Selon eux et d’après les experts de l'Ineris, «on peut donc craindre une mobilisation de certains éléments par le fluide de fracturation et leur transfert vers la surface via les remontées de ce fluide. Tout dépend de la concentration initiale dans la roche-mère, très mal connue aujourd'hui, de la quantité d'eau récupérée en surface et des additifs chimiques utilisés. Les quantités de métaux lourds ainsi remontées seraient évidemment faibles mais peuvent imposer des traitements spécifiques des eaux avant rejet. Concernant la radioactivité, si l'on sait qu'elle est négligeable dans le Lias, une étude particulière devra être réalisée pour le Permien du Sud-est».
Face à la complexité de la méthode d’extraction de cette ressource les experts s’inquiètent du manque d’expertise des personnes qui auront à contrôler les futures installations. «Le faible nombre d’experts de l’administration et leur éclatement géographique fait que la compétencecollective des administrationsest désormais assez inadaptée face à la recrudescencepotentielle des forages en métropole: on peut estimer à moins d’une dizaine les experts encoreprésents en services déconcentrés…».
Un savoir-faire à la française? Les 4 experts estiment nécessaire de former de nouveaux experts en Dreal et insistent sur le rôle que pourrait jouer le pôle de compétitivité Avénia «afin de permettre à la France d’être à la pointe du progrès des techniques utilisées et de favoriser la création d’entreprises françaises innovantes, notamment par des actions de formation en relation avec son puits-école».

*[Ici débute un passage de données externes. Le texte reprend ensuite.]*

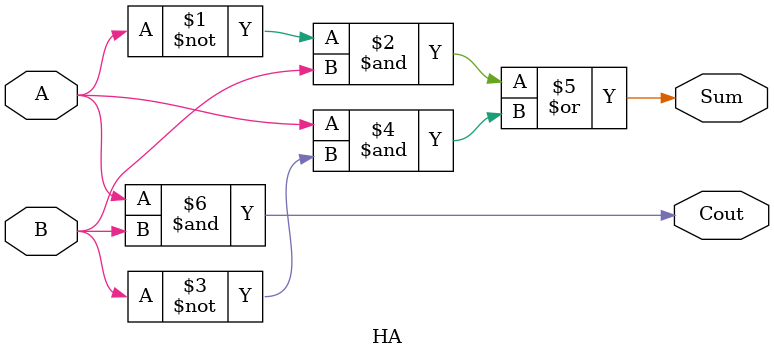
<source format=sv>
`timescale 1ns / 1ps


module HA(
    input A,
    input B,
    output Sum,
    output Cout
    );
    
    //using input [a:b] syntax to reduce redundancy and to build good coding habits
    assign Sum = (~A & B) | (A & ~B);
    assign Cout = (A & B);
endmodule

</source>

Quant aux questions de consommation d’eau pour la fracturation hydraulique (très gourmande en eau), ils se réfèrent à l’Ifpen. «Selon l’Institut, la quantité d’eau nécessaire au forage et à la fracturation d’un puits de gaz de roche-mère serait comprise entre 10.000 et 20.000 m³ (soit à peu près la consommation mensuelle d'une ville de 2.000 habitants).» Ils évoquent d’éventuels conflits d’intérêts dans l’utilisation de la ressource mais ne se prononcent pas: «La mission estime utile de préciser dans les textes concernés que le pétitionnaire doit décrire les dispositions qu’il se propose de mettre en œuvre pour satisfaire ses besoins d’eau et exposer l’impact de ses projets sur les autres utilisateurs d’eau et sur l’environnement».

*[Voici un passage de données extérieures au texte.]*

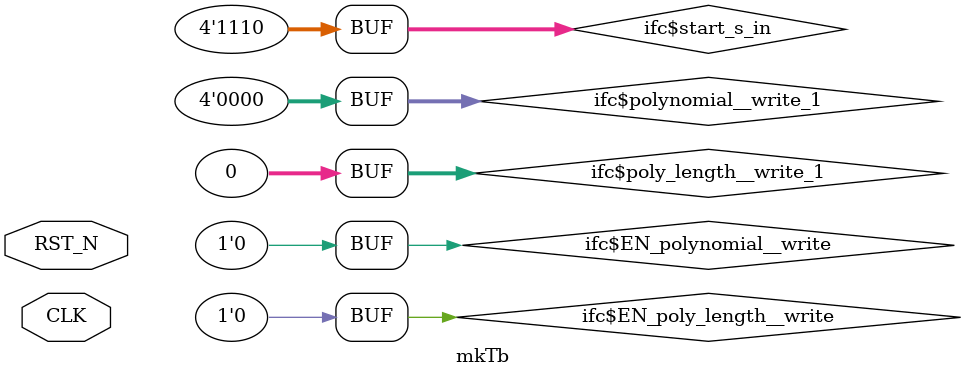
<source format=v>

`ifdef BSV_ASSIGNMENT_DELAY
`else
  `define BSV_ASSIGNMENT_DELAY
`endif

`ifdef BSV_POSITIVE_RESET
  `define BSV_RESET_VALUE 1'b1
  `define BSV_RESET_EDGE posedge
`else
  `define BSV_RESET_VALUE 1'b0
  `define BSV_RESET_EDGE negedge
`endif

module mkTb(CLK,
	    RST_N);
  input  CLK;
  input  RST_N;

  // register i
  reg [31 : 0] i;
  wire [31 : 0] i$D_IN;
  wire i$EN;

  // ports of submodule ifc
  wire [31 : 0] ifc$poly_length__read, ifc$poly_length__write_1;
  wire [3 : 0] ifc$polynomial__read, ifc$polynomial__write_1, ifc$start_s_in;
  wire ifc$EN_poly_length__write,
       ifc$EN_polynomial__write,
       ifc$EN_start,
       ifc$RDY_poly_length__read,
       ifc$RDY_polynomial__read;

  // rule scheduling signals
  wire WILL_FIRE_RL_theUltimateAnswer;

  // submodule ifc
  mkBerlekampMassey ifc(.CLK(CLK),
			.RST_N(RST_N),
			.poly_length__write_1(ifc$poly_length__write_1),
			.polynomial__write_1(ifc$polynomial__write_1),
			.start_s_in(ifc$start_s_in),
			.EN_start(ifc$EN_start),
			.EN_polynomial__write(ifc$EN_polynomial__write),
			.EN_poly_length__write(ifc$EN_poly_length__write),
			.RDY_start(),
			.RDY_polynomial__write(),
			.polynomial__read(ifc$polynomial__read),
			.RDY_polynomial__read(ifc$RDY_polynomial__read),
			.RDY_poly_length__write(),
			.poly_length__read(ifc$poly_length__read),
			.RDY_poly_length__read(ifc$RDY_poly_length__read),
			.outputValid(),
			.RDY_outputValid());

  // rule RL_theUltimateAnswer
  assign WILL_FIRE_RL_theUltimateAnswer =
	     ifc$RDY_poly_length__read && ifc$RDY_polynomial__read &&
	     i == 32'd1 ;

  // register i
  assign i$D_IN = i + 32'd1 ;
  assign i$EN = i == 32'd0 ;

  // submodule ifc
  assign ifc$poly_length__write_1 = 32'h0 ;
  assign ifc$polynomial__write_1 = 4'h0 ;
  assign ifc$start_s_in = 4'b1110 ;
  assign ifc$EN_start = i == 32'd0 ;
  assign ifc$EN_polynomial__write = 1'b0 ;
  assign ifc$EN_poly_length__write = 1'b0 ;

  // handling of inlined registers

  always@(posedge CLK)
  begin
    if (RST_N == `BSV_RESET_VALUE)
      begin
        i <= `BSV_ASSIGNMENT_DELAY 32'd0;
      end
    else
      begin
        if (i$EN) i <= `BSV_ASSIGNMENT_DELAY i$D_IN;
      end
  end

  // synopsys translate_off
  `ifdef BSV_NO_INITIAL_BLOCKS
  `else // not BSV_NO_INITIAL_BLOCKS
  initial
  begin
    i = 32'hAAAAAAAA;
  end
  `endif // BSV_NO_INITIAL_BLOCKS
  // synopsys translate_on

  // handling of system tasks

  // synopsys translate_off
  always@(negedge CLK)
  begin
    #0;
    if (RST_N != `BSV_RESET_VALUE)
      if (WILL_FIRE_RL_theUltimateAnswer)
	$display("Polynolmial= %b, degree= %d",
		 ifc$polynomial__read,
		 $signed(ifc$poly_length__read));
    if (RST_N != `BSV_RESET_VALUE)
      if (WILL_FIRE_RL_theUltimateAnswer) $finish(32'd0);
  end
  // synopsys translate_on
endmodule  // mkTb


</source>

« Mon premier sentiment était le bon, ces autorisations n'auraient pas dû être données avant l'évaluation environnementale », a déclaré la ministre à l'AFP. Selon elle, le pré-rapport indique qu'il y a besoin de beaucoup de travaux complémentaires avant de conclure dans un sens ou dans l'autre.
La ministre de l'écologie a rappelé que parallèlement il était prévu de réfléchir à l'ouverture du Code minier pour aller vers plus de concertation. Il est notamment prévu que les populations soient consultées sur tout projet susceptible d'avoir des impacts sur l'environnement.
« Ce rapport est un florilège des écrans de fumée dressés pour rendre acceptable l’inacceptable » estime France nature environnement (FNE). « Cette mission est composée uniquement de hauts fonctionnaires. C'est le retour des grands corps d'Etat, de la technocratie, en particulier du corps des Mines, et sa tentation permanente de décider à la place des politiques pour ce qui tient à la stratégie énergétique du pays et à la gestion des ressources ». Le FNE qualifie le document de « fumeux », « caricatural » et « quasiment sans nuance ».
Le Premier ministre François Fillon avait annoncé le 13 avril qu'il allait annuler les permis d'exploration accordés en 2010, 2009 et 2008 avec les technologies actuelles, objets de vives critiques des écologistes. Il avait néanmoins gardé la porte ouverte à cette filière énergétique à condition de l'exploiter avec de nouvelles techniques.
Le gouvernement avait aussi annoncé son soutien aux projets de loi déposés, dont l'un de la majorité UMP, pour interdire les explorations. Un débat est prévu le 10 mai à l'Assemblée nationale.
Initialement le rapport final de la mission, chargée d'étudier les enjeux des hydrocarbures de roche mère était prévu pour le 31 mai, mais ses travaux pourront être prolongés.